The Standard of Review on Appeal: Court of Appeals Provides Example of How It Determines the Outcome of Appeals

In Eberhardt v. Commonwealth, the Virginia Court of Appeals took up a case from Dinwiddie involving child cruelty. The case concluded, unsurprisingly, that the Commonwealth had sufficiently proven the appellant was guilty. From an appellate practice perspective, though, the case is interesting for how it applied the standard of review to the case. The standard of review is what tells the appellate court how deferentially to review the rulings of the trial court.

Deferential review makes reversing a lower court unlikely. It isn’t enough, under a deferential standard, for an appellate court to disagree with how a trial court decided a case. Generally, the disagreement must be so fundamental that reasonable minds could not differ.

De novo, or review without deference to the lower court, by contrast, makes reversing a lower court much more likely. De novo review permits reversal if the appellate court concludes the trial court just got a decision wrong even if the question were a close one, even if reasonable minds could differ on the outcome.

In Eberhardt, Appellant struck his nine year old daughter nine times with the webbed end of a dog leash to “discipline” her after receiving reports that she was talking too much during class at school. The child’s right arm was “significantly bruised” and she had five to eight linear marks and welts on her right arm and on the backs of her legs and buttocks. Appellant was charged with, and convicted of, child cruelty.

For purposes of the appeal, the issue was whether Appellant “willfully or negligently …cause[d a] child to be … beaten.” The word “beaten” is undefined in the child cruelty statute. The question the Court of Appeals had to decide was whether Appellant’s actions amounted to a “beating.”

The Court of Appeals began by noting that defining “beaten” has to be done against the backdrop of at least two well-established legal principles. First, corporal punishment in Virginia is lawful as long as “‘it is not used as a cloak for the exercise of malevolence or the exhibition of uncontrolled passion on the part of the parent.” Second, corporal punishment must not exceed “‘the bounds of moderation and reason'” in punishing a child.

Conventional wisdom is that determining what actually happened – ascertaining the facts -is the province of the fact finder. Assessing whether those facts amount to a violation of the law is a legal determination. Fact determinations are, generally, entitled to deference on appeal.
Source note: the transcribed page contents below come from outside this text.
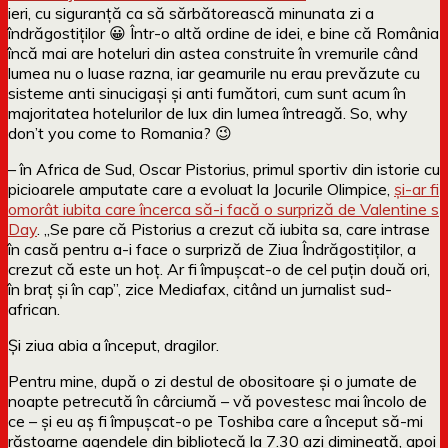
ieri, cu siguranță ca să sărbătorească minunata zi a
îndrăgostiților 😀 Într-o altă ordine de idei, e bine că România
încă mai are hoteluri din astea construite în vremurile când
lumea nu o luase razna, iar geamurile nu erau prevăzute cu
sisteme anti sinucigași și anti fumători, cum sunt acum în
majoritatea hotelurilor de lux din lumea întreagă. So, why
don’t you come to Romania? 😉
– în Africa de Sud, Oscar Pistorius, primul sportiv din istorie cu
picioarele amputate care a evoluat la Jocurile Olimpice,
și-ar fi
omorât iubita care încerca să-i facă o surpriză de Valentine s
Day
. „Se pare că Pistorius a crezut că iubita sa, care intrase
în casă pentru a-i face o surpriză de Ziua Îndrăgostiţilor, a
crezut că este un hoţ. Ar fi împuşcat-o de cel puţin două ori,
în braţ şi în cap”, zice Mediafax, citând un jurnalist sud-
african.
Și ziua abia a început, dragilor.
Pentru mine, după o zi destul de obositoare și o jumate de
noapte petrecută în cârciumă – vă povestesc mai încolo de
ce – și eu aș fi împușcat-o pe Toshiba care a început să-mi
răstoarne agendele din bibliotecă la 7.30 azi dimineață, apoi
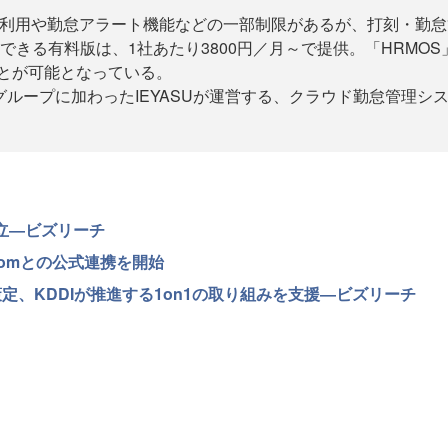
API利用や勤怠アラート機能などの一部制限があるが、打刻・勤
できる有料版は、1社あたり3800円／月～で提供。「HRMO
ことが可能となっている。
社グループに加わったIEYASUが運営する、クラウド勤怠管理シス
を設立―ビズリーチ
oomとの公式連携を開始
を策定、KDDIが推進する1on1の取り組みを支援―ビズリーチ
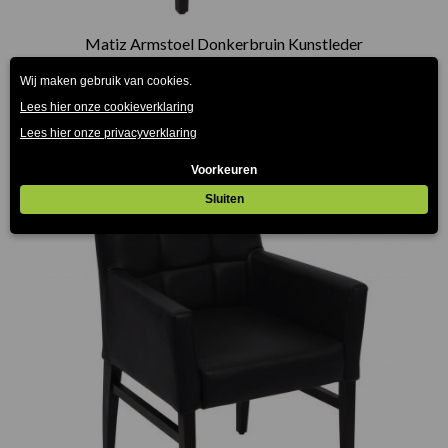
Matiz Armstoel Donkerbruin Kunstleder
€
209.00
(Prijs incl. btw: €252,89)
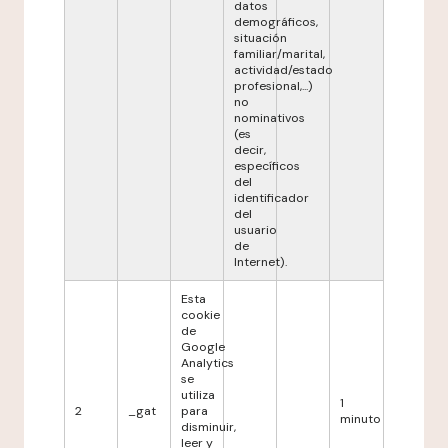
datos
demográficos,
situación
familiar/marital,
actividad/estado
profesional,...)
no
nominativos
(es
decir,
específicos
del
identificador
del
usuario
de
Internet).
Esta
cookie
de
Google
Analytics
se
utiliza
1
2
_gat
para
minuto
disminuir,
leer y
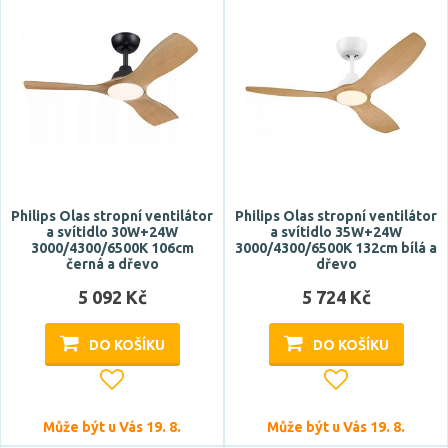
Úhel vyzařování
260 °
Patice
E14
E27
Philips Olas stropní ventilátor
Philips Olas stropní ventilátor
a svítidlo 30W+24W
a svítidlo 35W+24W
Typ zdroje
3000/4300/6500K 106cm
3000/4300/6500K 132cm bílá a
černá a dřevo
dřevo
LED
5 092 Kč
5 724 Kč
Zdroj světla součástí
DO KOŠÍKU
DO KOŠÍKU
ano
ne
Může být u Vás 19. 8.
Může být u Vás 19. 8.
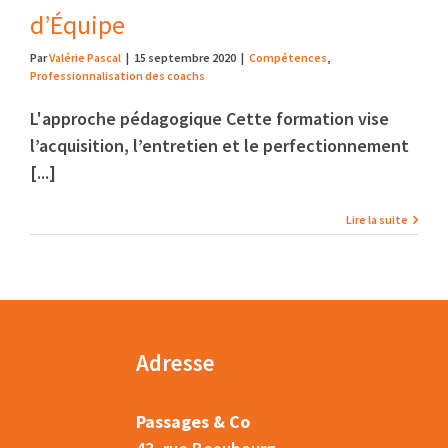
d’Équipe
Par
Valérie Pascal
|
15 septembre 2020
|
Compétences
,
Professionnalisation des coachs
L'approche pédagogique Cette formation vise
l’acquisition, l’entretien et le perfectionnement
[...]
Lire la suite
Adresse
Passages & Co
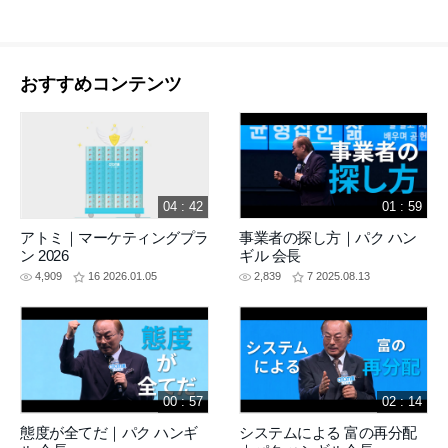
おすすめコンテンツ
04 : 42
01 : 59
アトミ｜マーケティングプラ
事業者の探し方｜パク ハン
ン 2026
ギル 会長
4,909
16
2026.01.05
2,839
7
2025.08.13
00 : 57
02 : 14
態度が全てだ｜パク ハンギ
システムによる 富の再分配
Legal conclusions, generally, are not.

In this case, though, the Court of Appeals, relying on Virginia Supreme Court authority from 1947, held that “‘whether punishment [by a parent of a child] has been moderate or excessive’ is for the fact finder to assess based on ‘the attending circumstances, considering the age, size and conduct of the child, the nature of his misconduct, the nature of the instrument used for punishment, and the kind of marks or wounds inflicted on the body of the child.” That determination is reviewed deferentially on appeal.

Note what happened there when the Court of Appeals ruled that the determination of whether punishment is excessive “is for the fact finder to assess.” The Court of Appeals ruled that it would defer not just to the trial court’s fact findings (i.e., whether the parent struck the child and in what manner) but also to the trial court’s legal determination of whether those facts meet the statutory definition of a beating.
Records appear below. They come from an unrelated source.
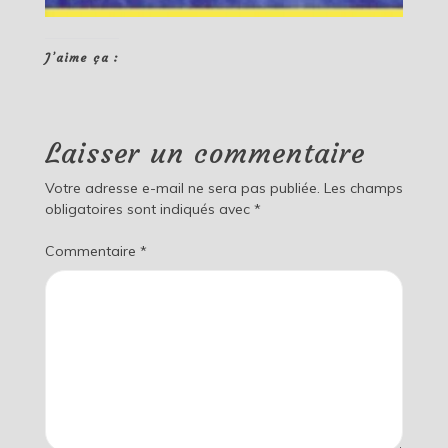
J’aime ça :
Laisser un commentaire
Votre adresse e-mail ne sera pas publiée.
Les champs
obligatoires sont indiqués avec
*
Commentaire
*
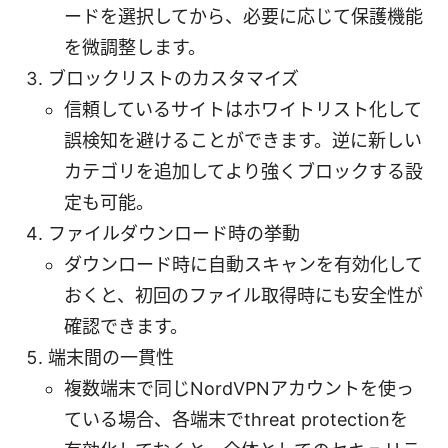
ードを選択してから、必要に応じて保護機能
を微調整します。
ブロックリストのカスタマイズ
信頼しているサイトはホワイトリスト化して
誤検知を避けることができます。逆に新しい
カテゴリを追加してより強くブロックする設
定も可能。
ファイルダウンロード時の挙動
ダウンロード時に自動スキャンを有効化して
おくと、初回のファイル取得時にも安全性が
確認できます。
端末間の一貫性
複数端末で同じNordVPNアカウントを使っ
ている場合、各端末でthreat protectionを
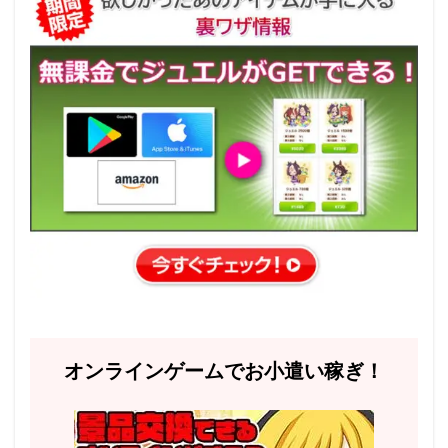
オンラインゲームでお小遣い稼ぎ！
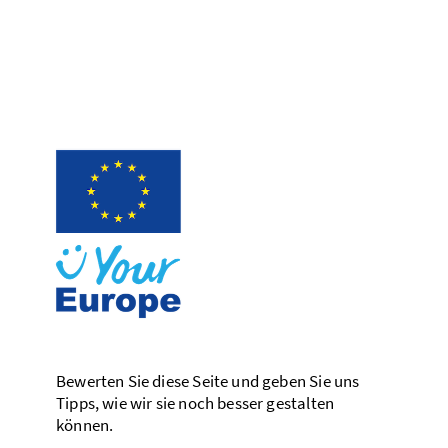
Bewerten Sie diese Seite und geben Sie uns
Tipps, wie wir sie noch besser gestalten
können.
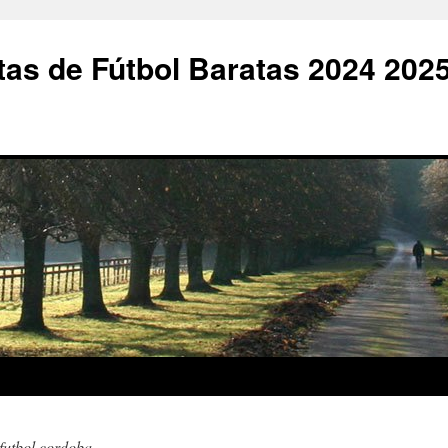
as de Fútbol Baratas 2024 202
futbol cordoba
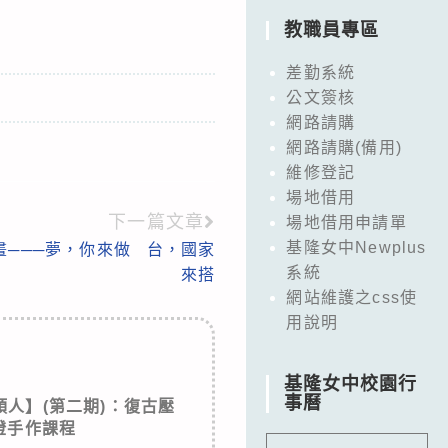
教職員專區
差勤系統
公文簽核
網路請購
網路請購(備用)
維修登記
場地借用
下一篇文章
場地借用申請單
基隆女中Newplus
畫───夢，你來做 台，國家
系統
來搭
網站維護之css使
用說明
基隆女中校園行
事曆
人】(第二期)：復古壓
燈手作課程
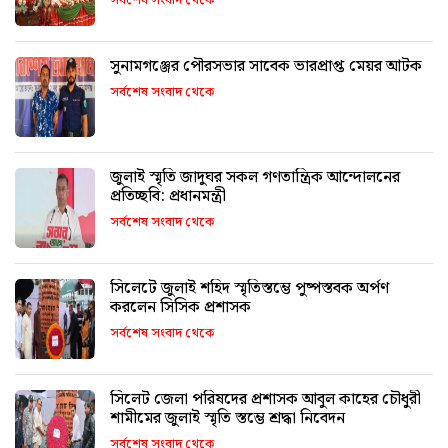
সর্বশেষ সংবাদ থেকে
সুনামগঞ্জের পৌরসভার সাবেক ভারপ্রাপ্ত মেয়র আটক
সর্বশেষ সংবাদ থেকে
জুলাই স্মৃতি জাদুঘর সকল গণতান্ত্রিক আন্দোলনের
প্রতিচ্ছবি: প্রধানমন্ত্রী
সর্বশেষ সংবাদ থেকে
সিলেটে জুলাই শহিদ স্মৃতিস্তম্ভে পুষ্পস্তবক অর্পণ
করলেন সিসিক প্রশাসক
সর্বশেষ সংবাদ থেকে
সিলেট জেলা পরিষদের প্রশাসক আবুল কাহের চৌধুরী
শামীমের জুলাই স্মৃতি স্তম্ভে শ্রদ্ধা নিবেদন
সর্বশেষ সংবাদ থেকে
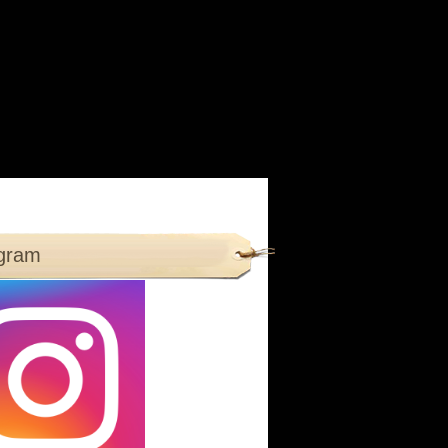
agram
The implication of that ruling is that different fact finders may, permissibly, at different times conclude that identical conduct is, or is not, a beating within the meaning of the child cruelty statute.
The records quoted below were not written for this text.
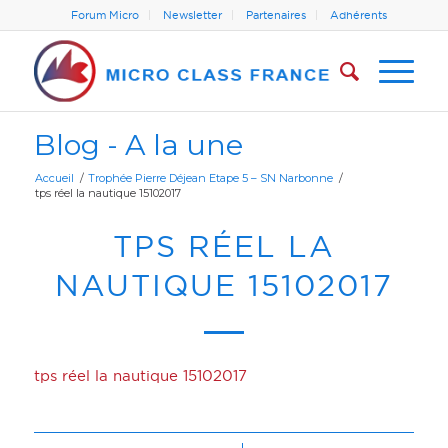
Forum Micro
Newsletter
Partenaires
Adhérents
Blog - A la une
Accueil
/
Trophée Pierre Déjean Etape 5 – SN Narbonne
/
tps réel la nautique 15102017
TPS RÉEL LA
NAUTIQUE 15102017
tps réel la nautique 15102017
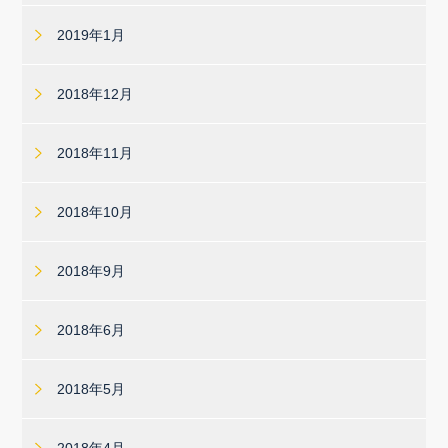
2019年1月
2018年12月
2018年11月
2018年10月
2018年9月
2018年6月
2018年5月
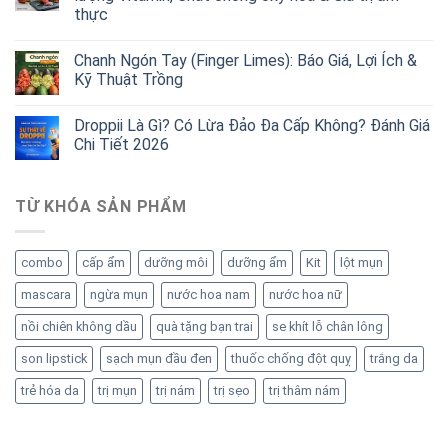
thực
Chanh Ngón Tay (Finger Limes): Báo Giá, Lợi Ích &
Kỹ Thuật Trồng
Droppii Là Gì? Có Lừa Đảo Đa Cấp Không? Đánh Giá
Chi Tiết 2026
TỪ KHÓA SẢN PHẨM
combo
cấp ẩm
dưỡng môi
dưỡng ẩm
Kit
lột mụn
mascara
ngừa mụn
nước hoa nam
nước hoa nữ
nồi chiên không dầu
quà tặng bạn trai
se khít lỗ chân lông
son lipstick
sạch mụn đầu đen
thuốc chống đột quỵ
trắng da
trẻ hóa da
trị mụn
trị nám
trị sẹo
trị thâm nám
That is, again generally speaking, an inversion of the ordinary process. The ordinary process is that factual determinations are reviewed very deferentially by appellate courts. Legal conclusions, however, are usually reviewed de novo, or without considerable deference.

The reason for those different standards of review is that de novo review on appeal permits higher courts to set legal standards and definitions that lower courts look to for guidance. Those legal rulings also shape the contours of what is lawful, or not. By inverting the process, that work of shaping the boundaries of the law devolves to the trial courts whose rulings, at least in this area, are not subject to much scrutiny on appeal. Those trial court rulings will also, typically, not get widespread written publication.

In fairness to the Court of Appeals, it relies for this inversion of the traditional standard of review on extant law from the Supreme Court of Virginia. The Court of Appeals is bound to obey that precedent.

It’s worth closely assessing this standard of review question because that standard is, without question, the single biggest predictor of which party will win on appeal. Appellants who must overcome an abuse of discretion or clear error standard lose their appeals almost every time. By the same token, appellees who must defend their hard-won judgment on a de novo review have a much riskier path in the appellate courts.